===== 読解本文 =====
1 : シュローダー : January 7, 2006 12:37 AM

メールありがとうございました。
「花は厳しい寒さに耐えて開く」という言葉に、本当に勇気付けられます。シュルツさんのような大物が、そんな苦労を乗り越えてきたとは知りませんでした。それと比較したら、私の悩みなど大した事はありません。
私を採用したいという会社があると信じています。シュルツさんのように希望をすてません。

2 : 悠々 : January 7, 2006 12:57 AM

私の母の部屋の前に桜の大木があります。母の部屋は二階だから枝がすぐ目の前まで伸びてきています。その枝にはもう蕾がふっくらとふくらんでいるのが見て取れます。北風の吹きすさぶ中で着実に春に向かって準備を整えつつあるのです。
廣淵先生の仰るとおり、厳しい寒さに耐えて花芽を充実させているのです。
就職の内定している人も、そうでない人も、人生の先にある明るい明日に備えて、心身の充実をこの冬の間に行って欲しいです。
我が家の庭に、曼珠沙華(彼岸花)が植えてあります。この花の生態は変わっていて、何もないように見える地面から秋の彼岸頃になると突然ニョキニョキと茎を伸ばしてきて華麗な花を咲かせます。そのあと、葉が出てきて、冬の間は濃い緑の葉が乏しい冬日のエネルギーを吸収して球根に養分を蓄えます。そして春になる前に葉は枯れてしまい、秋までひっそりと地下で秋の彼岸を待つのです。他の植物が花を咲かせ葉を茂らせる時期には息を潜めていて、大方の植物が休眠している時に活動するのです。
人にも、大勢に背いて逆の生き方をすると言う選択肢もある訳です。と言っても昼間寝ていて、夜起き出せと言うことではありませんが・・・私はどうも後者に属する人間のようです。

3 : 湖の騎士 : January 7, 2006 11:48 AM

シュローダー様 この記事が心に火をつけたとしたら嬉しいです。だれでも冬に耐えているのです。シュローダーさんもがんばってください。

4 : 湖の騎士 : January 7, 2006 12:10 PM

悠々様 母上のお部屋の目の前に櫻の大木があり春になると満開の花が開くというのは、本当に美しい羨ましい風景です。親孝行をなさっていますね。私の母も櫻が大好きでした。足腰の弱った母を散歩に連れ出し、私は丸い木の椅子をもってついていき、道端に坐らせて櫻の花を愛でる母を見つめていました。もうずいぶん昔の話です。彼岸花が秋の開花まで葉を全部落としていて、突然ニョキニョキと地面に顔を出してくるとは知りませんでした。こういう知識もまた若者には貴重なヒントになると思います。ありがとうございました。そして締め括りは夜と昼を取り違えて(?)生活しておられるご自分のライフスタイルへと話を進めるユーモアあふれるお話しぶりに感嘆しました。最高のコメントをありがとうございました。

5 : tiakujo : January 7, 2006 02:15 PM

今これを読む前に、私のブログに、友人のうつ病(?)のことを書いてしまいました。 彼女がこれを読めたらどうかしらと、ドキドキしてます。 でも彼女の状況では、これを読んでねと言うのも負担になるのかもしれないし、、。
===== 提供資料 =====
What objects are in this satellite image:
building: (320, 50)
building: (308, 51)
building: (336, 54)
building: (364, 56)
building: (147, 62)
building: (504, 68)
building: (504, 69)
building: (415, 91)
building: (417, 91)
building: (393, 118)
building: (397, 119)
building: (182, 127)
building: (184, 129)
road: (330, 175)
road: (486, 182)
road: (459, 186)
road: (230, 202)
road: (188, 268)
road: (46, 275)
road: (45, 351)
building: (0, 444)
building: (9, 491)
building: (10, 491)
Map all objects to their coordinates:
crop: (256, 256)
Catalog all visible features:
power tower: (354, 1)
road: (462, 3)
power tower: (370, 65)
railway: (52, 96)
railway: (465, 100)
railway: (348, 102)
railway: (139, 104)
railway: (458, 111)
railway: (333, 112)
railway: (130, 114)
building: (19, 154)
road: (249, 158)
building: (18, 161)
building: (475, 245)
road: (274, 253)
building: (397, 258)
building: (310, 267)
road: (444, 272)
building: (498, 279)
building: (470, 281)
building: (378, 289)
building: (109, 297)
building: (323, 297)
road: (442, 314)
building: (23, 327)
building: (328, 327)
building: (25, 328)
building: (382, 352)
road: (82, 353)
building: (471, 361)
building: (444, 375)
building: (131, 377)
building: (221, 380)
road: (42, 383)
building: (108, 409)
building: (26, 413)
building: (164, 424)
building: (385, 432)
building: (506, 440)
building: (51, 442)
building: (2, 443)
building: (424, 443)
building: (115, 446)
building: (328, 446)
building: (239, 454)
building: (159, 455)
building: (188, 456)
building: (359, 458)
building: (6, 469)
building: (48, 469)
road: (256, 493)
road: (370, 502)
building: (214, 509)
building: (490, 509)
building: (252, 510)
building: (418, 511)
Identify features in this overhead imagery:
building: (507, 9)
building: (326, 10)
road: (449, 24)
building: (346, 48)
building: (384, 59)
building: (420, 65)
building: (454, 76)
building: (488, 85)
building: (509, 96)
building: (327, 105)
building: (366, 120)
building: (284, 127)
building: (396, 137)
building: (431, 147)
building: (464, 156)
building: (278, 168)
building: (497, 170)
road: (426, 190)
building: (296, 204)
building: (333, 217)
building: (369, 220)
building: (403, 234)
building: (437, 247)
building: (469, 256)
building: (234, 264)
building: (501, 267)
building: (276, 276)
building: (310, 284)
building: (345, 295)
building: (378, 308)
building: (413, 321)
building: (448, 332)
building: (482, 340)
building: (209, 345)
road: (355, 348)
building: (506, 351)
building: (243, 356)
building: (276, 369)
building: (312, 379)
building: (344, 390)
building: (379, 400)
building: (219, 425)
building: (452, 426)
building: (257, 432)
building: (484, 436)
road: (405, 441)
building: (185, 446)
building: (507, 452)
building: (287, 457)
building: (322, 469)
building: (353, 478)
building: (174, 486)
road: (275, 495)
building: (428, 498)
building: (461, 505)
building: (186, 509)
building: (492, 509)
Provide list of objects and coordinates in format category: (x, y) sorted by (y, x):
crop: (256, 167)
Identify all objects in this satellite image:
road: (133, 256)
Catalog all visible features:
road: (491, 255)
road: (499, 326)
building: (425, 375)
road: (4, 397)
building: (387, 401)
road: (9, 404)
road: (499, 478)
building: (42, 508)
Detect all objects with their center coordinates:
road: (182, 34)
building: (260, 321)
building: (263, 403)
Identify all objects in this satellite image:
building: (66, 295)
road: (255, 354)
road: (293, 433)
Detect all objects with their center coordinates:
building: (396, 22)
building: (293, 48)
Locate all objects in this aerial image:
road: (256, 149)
=====
取り組む課題.
(1) 本文によると、悠々さんの母の部屋は何階にありますか。
(2) 本文でコメントを投稿している名前を、重複なくすべて挙げてください。
これらの資料は参照しなくてかまいません。

課題の解答.
(1) 二階です。

(2) シュローダー、悠々、湖の騎士、tiakujo